In honor of Black History Month this February, the American Red Cross encourages eligible donors, especially those who have recovered from COVID-19, to give blood to celebrate the legacies of African Americans like Dr. Charles Drew and Dr. Jerome Holland. Their passion for helping to improve the lives of patients in need of lifesaving blood products is carried on through dedicated blood donors, blood drive sponsors, volunteers and Red Cross employees.  
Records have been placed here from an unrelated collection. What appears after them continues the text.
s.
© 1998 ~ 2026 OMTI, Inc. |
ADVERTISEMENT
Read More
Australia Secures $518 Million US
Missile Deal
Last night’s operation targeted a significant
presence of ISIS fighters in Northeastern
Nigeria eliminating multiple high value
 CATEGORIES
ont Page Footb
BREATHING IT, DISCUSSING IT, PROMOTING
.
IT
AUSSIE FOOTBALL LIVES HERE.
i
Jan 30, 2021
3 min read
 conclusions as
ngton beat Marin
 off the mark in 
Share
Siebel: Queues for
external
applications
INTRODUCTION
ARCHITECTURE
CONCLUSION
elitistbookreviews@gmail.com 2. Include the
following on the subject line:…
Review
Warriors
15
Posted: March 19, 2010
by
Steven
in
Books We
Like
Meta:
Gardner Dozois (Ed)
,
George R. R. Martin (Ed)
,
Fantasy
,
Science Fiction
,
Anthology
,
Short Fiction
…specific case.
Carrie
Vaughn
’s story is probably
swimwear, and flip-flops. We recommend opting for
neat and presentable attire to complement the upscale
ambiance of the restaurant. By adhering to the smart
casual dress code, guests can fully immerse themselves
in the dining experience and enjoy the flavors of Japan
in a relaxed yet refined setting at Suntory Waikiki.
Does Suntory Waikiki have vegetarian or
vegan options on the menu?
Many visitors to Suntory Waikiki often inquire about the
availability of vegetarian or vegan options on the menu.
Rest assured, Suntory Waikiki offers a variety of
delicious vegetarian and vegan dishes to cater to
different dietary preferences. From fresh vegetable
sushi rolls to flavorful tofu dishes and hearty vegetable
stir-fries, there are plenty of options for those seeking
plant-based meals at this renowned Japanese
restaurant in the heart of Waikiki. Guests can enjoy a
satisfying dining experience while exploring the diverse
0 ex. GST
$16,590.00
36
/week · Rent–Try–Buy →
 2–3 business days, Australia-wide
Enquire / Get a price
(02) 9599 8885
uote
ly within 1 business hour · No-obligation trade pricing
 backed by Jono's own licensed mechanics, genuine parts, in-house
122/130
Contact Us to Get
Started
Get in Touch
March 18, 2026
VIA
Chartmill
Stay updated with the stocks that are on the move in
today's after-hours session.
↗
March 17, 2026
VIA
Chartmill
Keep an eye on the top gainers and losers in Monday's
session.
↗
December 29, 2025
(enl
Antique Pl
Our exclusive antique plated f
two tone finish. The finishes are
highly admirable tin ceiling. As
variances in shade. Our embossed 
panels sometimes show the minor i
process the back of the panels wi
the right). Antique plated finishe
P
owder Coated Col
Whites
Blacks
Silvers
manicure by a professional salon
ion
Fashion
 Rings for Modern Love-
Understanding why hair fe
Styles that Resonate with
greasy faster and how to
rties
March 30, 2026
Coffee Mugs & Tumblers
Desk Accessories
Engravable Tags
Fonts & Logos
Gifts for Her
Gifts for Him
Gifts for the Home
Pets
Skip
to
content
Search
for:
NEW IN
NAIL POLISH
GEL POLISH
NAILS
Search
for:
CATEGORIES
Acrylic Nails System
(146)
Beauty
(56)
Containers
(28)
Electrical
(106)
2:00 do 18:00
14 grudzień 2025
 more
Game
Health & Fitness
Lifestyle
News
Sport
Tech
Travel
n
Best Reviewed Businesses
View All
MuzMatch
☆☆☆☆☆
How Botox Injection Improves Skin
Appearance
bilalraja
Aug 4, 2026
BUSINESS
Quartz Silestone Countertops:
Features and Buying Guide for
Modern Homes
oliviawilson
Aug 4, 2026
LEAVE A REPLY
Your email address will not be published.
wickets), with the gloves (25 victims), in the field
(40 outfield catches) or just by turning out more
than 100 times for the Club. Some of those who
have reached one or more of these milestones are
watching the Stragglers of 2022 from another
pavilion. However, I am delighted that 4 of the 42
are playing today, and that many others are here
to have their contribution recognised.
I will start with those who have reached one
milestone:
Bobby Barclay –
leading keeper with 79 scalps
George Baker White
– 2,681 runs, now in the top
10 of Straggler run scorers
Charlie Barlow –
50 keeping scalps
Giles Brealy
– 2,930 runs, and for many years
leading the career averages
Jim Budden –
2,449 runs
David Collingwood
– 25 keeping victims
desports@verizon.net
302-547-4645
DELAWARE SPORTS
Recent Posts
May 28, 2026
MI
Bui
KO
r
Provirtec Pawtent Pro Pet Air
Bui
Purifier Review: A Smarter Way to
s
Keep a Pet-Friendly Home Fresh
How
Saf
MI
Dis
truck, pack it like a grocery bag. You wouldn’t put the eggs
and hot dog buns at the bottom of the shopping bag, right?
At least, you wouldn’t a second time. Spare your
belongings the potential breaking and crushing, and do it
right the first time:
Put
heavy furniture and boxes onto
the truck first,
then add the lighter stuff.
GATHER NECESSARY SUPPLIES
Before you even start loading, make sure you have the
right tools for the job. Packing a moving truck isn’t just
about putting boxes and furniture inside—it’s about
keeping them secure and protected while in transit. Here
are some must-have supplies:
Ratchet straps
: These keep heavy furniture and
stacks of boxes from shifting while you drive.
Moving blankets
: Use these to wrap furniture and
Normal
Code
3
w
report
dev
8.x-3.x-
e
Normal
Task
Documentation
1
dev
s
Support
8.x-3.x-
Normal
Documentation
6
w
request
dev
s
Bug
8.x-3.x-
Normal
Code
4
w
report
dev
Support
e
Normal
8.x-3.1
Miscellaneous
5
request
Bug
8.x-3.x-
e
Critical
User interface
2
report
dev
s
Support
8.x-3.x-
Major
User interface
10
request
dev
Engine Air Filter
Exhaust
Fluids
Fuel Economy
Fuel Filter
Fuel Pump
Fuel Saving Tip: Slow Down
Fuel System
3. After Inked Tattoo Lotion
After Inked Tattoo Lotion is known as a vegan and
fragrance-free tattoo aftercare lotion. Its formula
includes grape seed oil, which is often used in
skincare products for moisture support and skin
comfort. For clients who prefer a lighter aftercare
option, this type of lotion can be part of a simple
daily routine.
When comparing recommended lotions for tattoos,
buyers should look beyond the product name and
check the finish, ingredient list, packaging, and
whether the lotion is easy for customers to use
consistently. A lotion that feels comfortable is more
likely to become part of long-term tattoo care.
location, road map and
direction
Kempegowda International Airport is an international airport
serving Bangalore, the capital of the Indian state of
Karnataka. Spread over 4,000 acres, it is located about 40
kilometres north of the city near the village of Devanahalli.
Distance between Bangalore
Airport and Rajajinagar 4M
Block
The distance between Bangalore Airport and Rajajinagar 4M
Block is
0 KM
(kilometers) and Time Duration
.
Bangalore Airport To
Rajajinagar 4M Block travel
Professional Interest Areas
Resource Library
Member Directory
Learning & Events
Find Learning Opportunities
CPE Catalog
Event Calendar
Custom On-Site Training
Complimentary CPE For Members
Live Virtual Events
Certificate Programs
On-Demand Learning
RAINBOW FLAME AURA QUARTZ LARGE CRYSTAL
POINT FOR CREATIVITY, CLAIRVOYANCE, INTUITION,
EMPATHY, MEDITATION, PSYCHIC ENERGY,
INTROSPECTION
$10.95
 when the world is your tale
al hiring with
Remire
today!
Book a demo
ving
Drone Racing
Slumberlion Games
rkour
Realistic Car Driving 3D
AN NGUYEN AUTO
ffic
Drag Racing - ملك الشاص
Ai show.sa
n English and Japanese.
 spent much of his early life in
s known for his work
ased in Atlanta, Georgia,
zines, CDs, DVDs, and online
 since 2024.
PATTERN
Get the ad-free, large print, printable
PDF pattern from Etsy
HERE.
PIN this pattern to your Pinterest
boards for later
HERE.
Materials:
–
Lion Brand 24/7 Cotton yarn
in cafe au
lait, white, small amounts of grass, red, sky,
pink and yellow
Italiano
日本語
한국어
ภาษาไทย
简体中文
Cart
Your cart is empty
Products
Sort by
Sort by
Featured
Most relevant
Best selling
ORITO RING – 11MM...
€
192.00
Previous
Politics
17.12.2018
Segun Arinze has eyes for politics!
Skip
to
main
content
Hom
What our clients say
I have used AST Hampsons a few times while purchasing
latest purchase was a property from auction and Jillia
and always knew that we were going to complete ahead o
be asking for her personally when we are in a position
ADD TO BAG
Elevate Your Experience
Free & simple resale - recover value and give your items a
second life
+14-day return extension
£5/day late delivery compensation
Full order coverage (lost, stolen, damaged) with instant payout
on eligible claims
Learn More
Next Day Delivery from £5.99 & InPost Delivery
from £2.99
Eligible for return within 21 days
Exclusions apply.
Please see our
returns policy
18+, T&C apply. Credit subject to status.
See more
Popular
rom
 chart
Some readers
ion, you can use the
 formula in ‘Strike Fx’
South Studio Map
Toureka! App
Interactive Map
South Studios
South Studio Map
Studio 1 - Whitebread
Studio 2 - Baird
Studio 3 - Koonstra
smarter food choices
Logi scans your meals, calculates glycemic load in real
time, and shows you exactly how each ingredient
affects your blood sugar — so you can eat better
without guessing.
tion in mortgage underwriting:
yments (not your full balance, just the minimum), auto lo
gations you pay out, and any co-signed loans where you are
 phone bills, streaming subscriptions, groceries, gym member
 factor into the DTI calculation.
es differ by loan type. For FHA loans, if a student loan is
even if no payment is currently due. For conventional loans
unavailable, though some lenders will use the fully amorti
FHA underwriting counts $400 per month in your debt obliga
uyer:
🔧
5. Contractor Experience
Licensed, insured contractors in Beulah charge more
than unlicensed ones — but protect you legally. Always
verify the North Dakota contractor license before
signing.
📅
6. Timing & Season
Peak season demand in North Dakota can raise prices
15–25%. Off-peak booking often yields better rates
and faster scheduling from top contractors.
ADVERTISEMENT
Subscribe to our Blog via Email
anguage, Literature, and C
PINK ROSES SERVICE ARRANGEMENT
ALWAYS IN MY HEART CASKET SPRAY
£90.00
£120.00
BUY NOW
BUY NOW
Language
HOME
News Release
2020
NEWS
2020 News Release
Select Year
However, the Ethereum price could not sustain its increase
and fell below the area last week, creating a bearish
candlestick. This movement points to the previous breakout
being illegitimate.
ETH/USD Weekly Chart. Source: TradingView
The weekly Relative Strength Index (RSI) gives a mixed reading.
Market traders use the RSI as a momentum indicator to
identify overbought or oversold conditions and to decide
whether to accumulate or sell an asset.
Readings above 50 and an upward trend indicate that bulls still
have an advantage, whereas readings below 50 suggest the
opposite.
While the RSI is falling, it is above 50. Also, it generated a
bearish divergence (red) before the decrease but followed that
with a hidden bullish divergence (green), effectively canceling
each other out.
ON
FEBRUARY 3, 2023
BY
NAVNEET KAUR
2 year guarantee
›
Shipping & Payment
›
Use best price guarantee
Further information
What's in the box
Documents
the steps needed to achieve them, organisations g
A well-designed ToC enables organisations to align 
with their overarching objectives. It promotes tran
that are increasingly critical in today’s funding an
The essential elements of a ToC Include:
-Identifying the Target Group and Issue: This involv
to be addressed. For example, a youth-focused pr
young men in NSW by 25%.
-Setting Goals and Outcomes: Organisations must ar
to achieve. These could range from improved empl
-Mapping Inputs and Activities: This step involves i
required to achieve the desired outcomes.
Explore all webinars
Drew, an African American surgeon, was the medical director of the first Red Cross blood bank in 1941. Drew’s research about the storage and shipment of blood plasma proved that blood could be stored for transfusions. Many of the processes he developed are still in use today. 

As the first African American chair of the Red Cross Board of Governors, Holland was passionate about blood research. His commitment to providing the safest possible blood products for patients in need helped inform many safeguards the Red Cross has in place today to not only protect patients but also blood donors.  

Donors can create a legacy of their own simply by rolling up a sleeve to give blood, platelets or plasma to help patients in need. COVID-19 survivors are especially needed to address a convalescent plasma shortage. These individuals may have antibodies in their plasma that could help patients currently battling the virus.

Locally, there are two opportunities to give blood, both in Cambridge. On Thursday, Feb. 18, there will be a blood drive from 11 a.m. to 5 p.m. at Cambridge Medical Center, located at 701 S. Dellwood Ave. The next day, on Feb. 19, New Hope Community Church, located at 33030 Vickers St. NE, will hold a blood drive from 9 a.m. to 3 p.m.